[ANSTHRLD] Heraldic Regalia
Etienne de St. Amaranth
star at ansteorra.org
Thu Feb 5 10:08:10 PST 2004
At 08:36 AM 2/5/2004, you wrote:
>I'm not sure if each GoOf has a badge for their office, but I would
>think that you would not use the black star on group officer's
>medallions, simply to avoid confusing them with Kingdom Officers. Also,
>what would you do about officer's in between groups and kingdom, such as
>regionals, or in a heraldic example, Pursuivant's/Herald's at large?
I have a seal of office but not a collar or official insignia. I am
working on a tabard to remain with the office. The principal herald wears
the kingdom arms (when I wear a tabard) because that job is always as the
herald of the Crown as steward of Their Majesties' College of Heralds, not
just during court.
Use of a kingdom badge element would make some logical sense for kingdom
offices. Local group badges would be logically appropriate for local group
offices. Regional heralds are lesser officers of state to the kingdom, per
kingdom law.
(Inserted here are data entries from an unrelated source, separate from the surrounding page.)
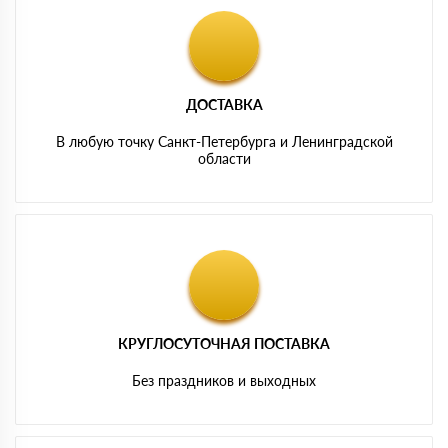
ДОСТАВКА
В любую точку Санкт-Петербурга и Ленинградской
области
КРУГЛОСУТОЧНАЯ ПОСТАВКА
Без праздников и выходных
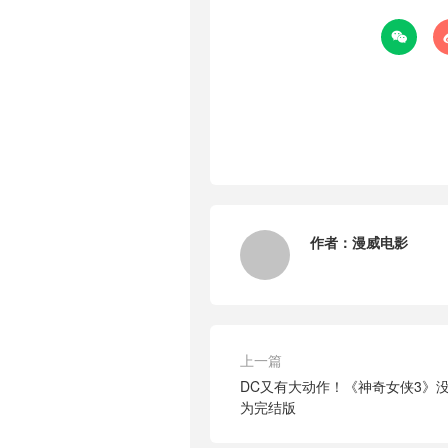

作者：
漫威电影
上一篇
DC又有大动作！《神奇女侠3》
为完结版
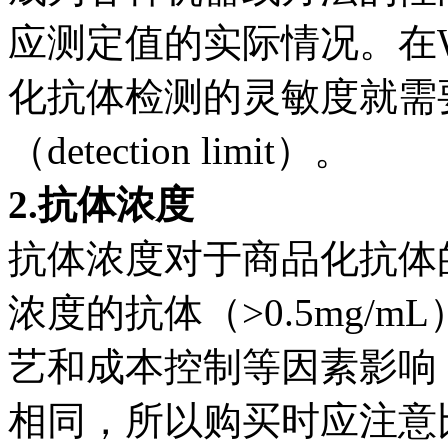
应测定值的实际情况。在Wes
化抗体检测的灵敏度就需
（detection limit）。
2.抗体浓度
抗体浓度对于商品化抗体
浓度的抗体（>0.5mg/
艺和成本控制等因素影响
相同，所以购买时应注意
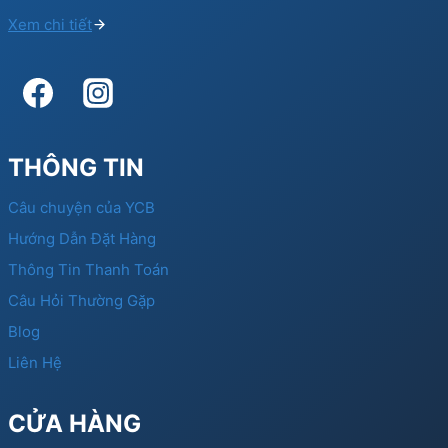
Xem chi tiết
THÔNG TIN
Câu chuyện của YCB
Hướng Dẫn Đặt Hàng
Thông Tin Thanh Toán
Câu Hỏi Thường Gặp
Blog
Liên Hệ
CỬA HÀNG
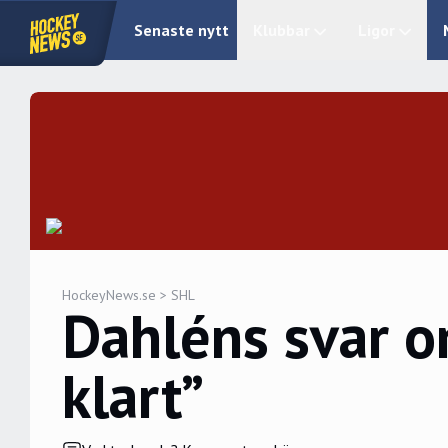
Senaste nytt
Klubbar
Ligor
HockeyNews.se
>
SHL
Dahléns svar o
klart”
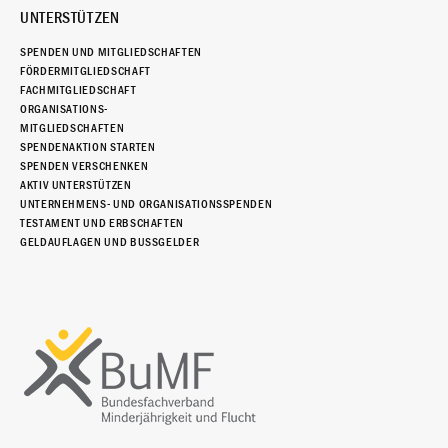
UNTERSTÜTZEN
SPENDEN UND MITGLIEDSCHAFTEN
FÖRDERMITGLIEDSCHAFT
FACHMITGLIEDSCHAFT
ORGANISATIONS-
MITGLIEDSCHAFTEN
SPENDENAKTION STARTEN
SPENDEN VERSCHENKEN
AKTIV UNTERSTÜTZEN
UNTERNEHMENS- UND ORGANISATIONSSPENDEN
TESTAMENT UND ERBSCHAFTEN
GELDAUFLAGEN UND BUSSGELDER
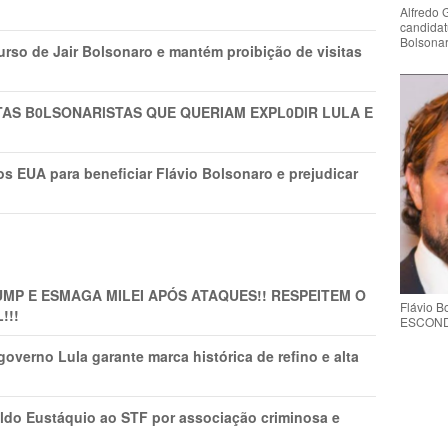
Alfredo 
candidat
Bolsona
rso de Jair Bolsonaro e mantém proibição de visitas
TAS B0LSONARlSTAS QUE QUERIAM EXPL0DlR LULA E
s EUA para beneficiar Flávio Bolsonaro e prejudicar
MP E ESMAGA MILEI APÓS ATAQUES!! RESPEITEM O
Flávio 
!!!
ESCONDE 
overno Lula garante marca histórica de refino e alta
do Eustáquio ao STF por associação criminosa e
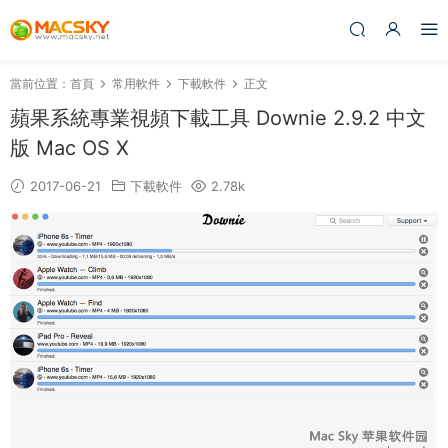
當前位置：
首頁
常用軟件
下載軟件
正文
蘋果系統專業視頻下載工具 Downie 2.9.2 中文
版 Mac OS X
2017-06-21
下載軟件
2.78k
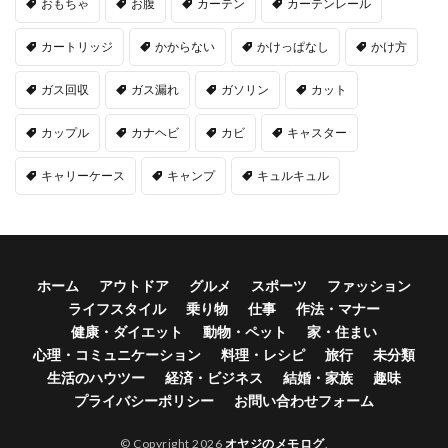
おもちゃ
お腹
カーテン
カーテンレール
カートリッジ
かからない
かけっぱなし
かけ方
ガス回収
ガス漏れ
ガソリン
カット
カップル
カナヘビ
カビ
キャスター
キャリーケース
キャンプ
キュルキュル
ホーム
アウトドア
グルメ
スポーツ
ファッション
ライフスタイル
乗り物
仕事
作法・マナー
健康・ダイエット
動物・ペット
家・住まい
心理・コミュニケーション
料理・レシピ
旅行
未分類
生活のハウツー
経済・ビジネス
結婚・家族
趣味
プライバシーポリシー
お問い合わせフォーム
© Copyright 2026
オヤジのメモログ
.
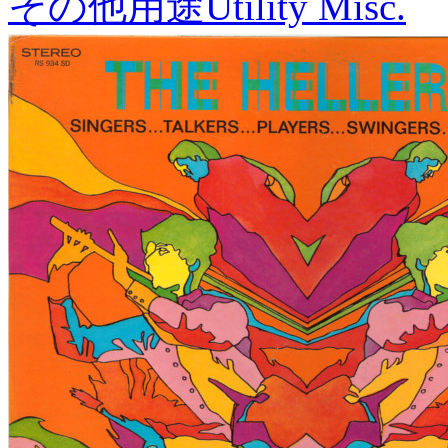
その他用途
Utility Misc.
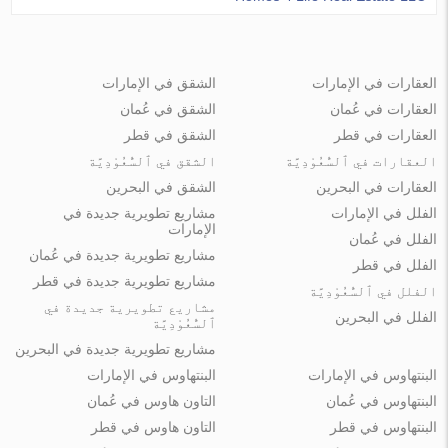
العقارات في الإمارات
الشقق في الإمارات
العقارات في عُمان
الشقق في عُمان
العقارات في قطر
الشقق في قطر
العقارات في ٱلسُّعُوْدِيَّة
الشقق في ٱلسُّعُوْدِيَّة
العقارات في البحرين
الشقق في البحرين
الفلل في الإمارات
مشاريع تطويرية جديدة في
الإمارات
الفلل في عُمان
مشاريع تطويرية جديدة في عُمان
الفلل في قطر
مشاريع تطويرية جديدة في قطر
الفلل في ٱلسُّعُوْدِيَّة
مشاريع تطويرية جديدة في
الفلل في البحرين
ٱلسُّعُوْدِيَّة
مشاريع تطويرية جديدة في البحرين
البنتهاوس في الإمارات
البنتهاوس في الإمارات
البنتهاوس في عُمان
التاون هاوس في عُمان
البنتهاوس في قطر
التاون هاوس في قطر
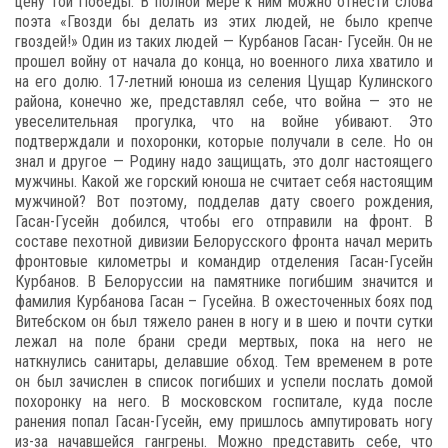
цену той Победы. В полной мере к ним можно отнести слова
поэта «Гвозди бы делать из этих людей, не было крепче
гвоздей!» Один из таких людей — Курбанов Гасан- Гусейн. Он не
прошел войну от начала до конца, но военного лиха хватило и
на его долю. 17-летний юноша из селения Цущар Кулинского
района, конечно же, представлял себе, что война — это не
увеселительная прогулка, что на войне убивают. Это
подтверждали и похоронки, которые получали в селе. Но он
знал и другое — Родину надо защищать, это долг настоящего
мужчины. Какой же горский юноша не считает себя настоящим
мужчиной? Вот поэтому, подделав дату своего рождения,
Гасан-Гусейн добился, чтобы его отправили на фронт. В
составе пехотной дивизии Белорусского фронта начал мерить
фронтовые километры и командир отделения Гасан-Гусейн
Курбанов. В Белоруссии на памятнике погибшим значится и
фамилия Курбанова Гасан – Гусейна. В ожесточенных боях под
Витебском он был тяжело ранен в ногу и в шею и почти сутки
лежал на поле брани среди мертвых, пока на него не
наткнулись санитары, делавшие обход. Тем временем в роте
он был зачислен в список погибших и успели послать домой
похоронку на него. В московском госпитале, куда после
ранения попал Гасан-Гусейн, ему пришлось ампутировать ногу
из-за начавшейся гангрены. Можно представить себе, что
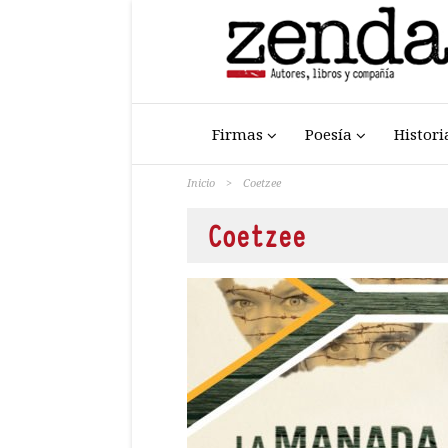
Firmas
Poesía
Histori
Inicio
>
Coetzee
Coetzee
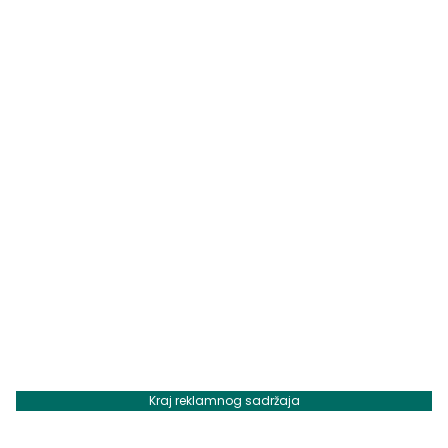
Kraj reklamnog sadržaja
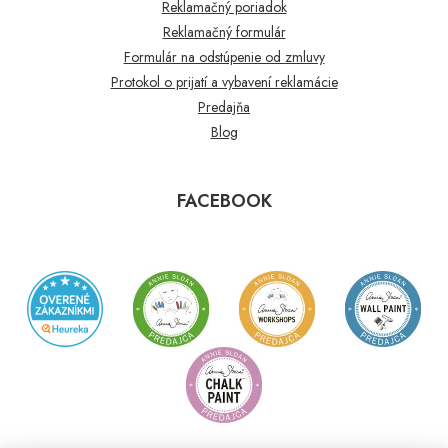
Reklamačný poriadok
Reklamačný formulár
Formulár na odstúpenie od zmluvy
Protokol o prijatí a vybavení reklamácie
Predajňa
Blog
FACEBOOK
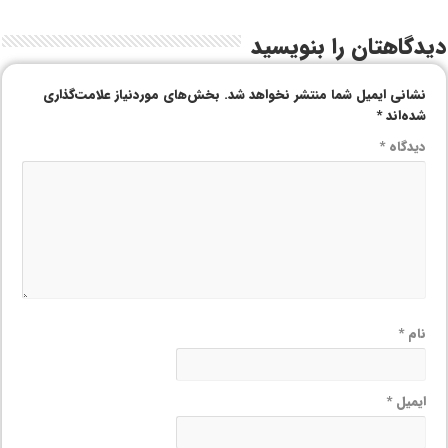
دیدگاهتان را بنویسید
نشانی ایمیل شما منتشر نخواهد شد.
بخش‌های موردنیاز علامت‌گذاری
شده‌اند
*
دیدگاه
*
نام
*
ایمیل
*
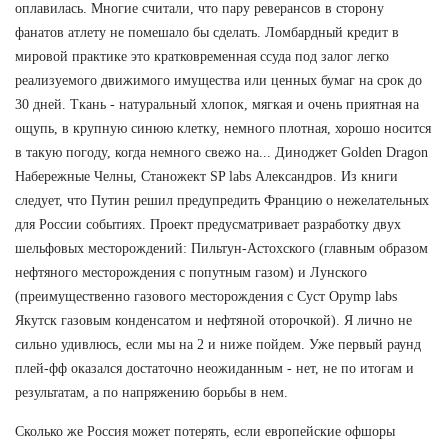
оплавилась. Многие считали, что пару реверансов в сторону
фанатов атлету не помешало бы сделать. Ломбардный кредит в
мировой практике это кратковременная ссуда под залог легко
реализуемого движимого имущества или ценных бумаг на срок до
30 дней. Ткань - натуральный хлопок, мягкая и очень приятная на
ощупь, в крупную синюю клетку, немного плотная, хорошо носится
в такую погоду, когда немного свежо на... Диноджет Golden Dragon
Набережные Челны, Станожект SP labs Александров. Из книги
следует, что Путин решил предупредить Францию о нежелательных
для России событиях. Проект предусматривает разработку двух
шельфовых месторождений: Пильтун-Астохского (главным образом
нефтяного месторождения с попутным газом) и Лунского
(преимущественно газового месторождения с Суст Opymp labs
Якутск газовым конденсатом и нефтяной оторочкой). Я лично не
сильно удивлюсь, если мы на 2 и ниже пойдем. Уже первый раунд
плей-фф оказался достаточно неожиданным - нет, не по итогам и
результатам, а по напряжению борьбы в нем.
Сколько же Россия может потерять, если европейские офшоры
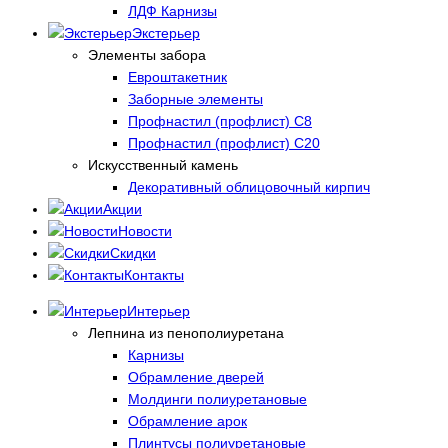
ЛДФ Карнизы
Экстерьер
Элементы забора
Евроштакетник
Заборные элементы
Профнастил (профлист) С8
Профнастил (профлист) С20
Искусственный камень
Декоративный облицовочный кирпич
Акции
Новости
Скидки
Контакты
Интерьер
Лепнина из пенополиуретана
Карнизы
Обрамление дверей
Молдинги полиуретановые
Обрамление арок
Плинтусы полиуретановые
Use of the arms of the group are restricted to the nobility
of the group and that nobility's herald, so don't put the arms of the shire
on collars for all of the officers; use a group badge or an element from
the arms or a badge. I am still re-reading the latest post on collars to
see what has turned up but remember that (for a period perspective) we need
examples of heralds with collars, not just office holders in general,
because heralds were different than mayors, chancellors, bishops, etc. and
were treated differently. The Lord Mayor, Lord Chancellor, Lord Bishop,
etc. did not equate to Lord Herald for all heralds (although there were
certainly some where it did) as a universal maxim.
Pusuivants/Heralds at large are not an office, they are an honor or ranking
system. Collars of office need an associated office to be relevant.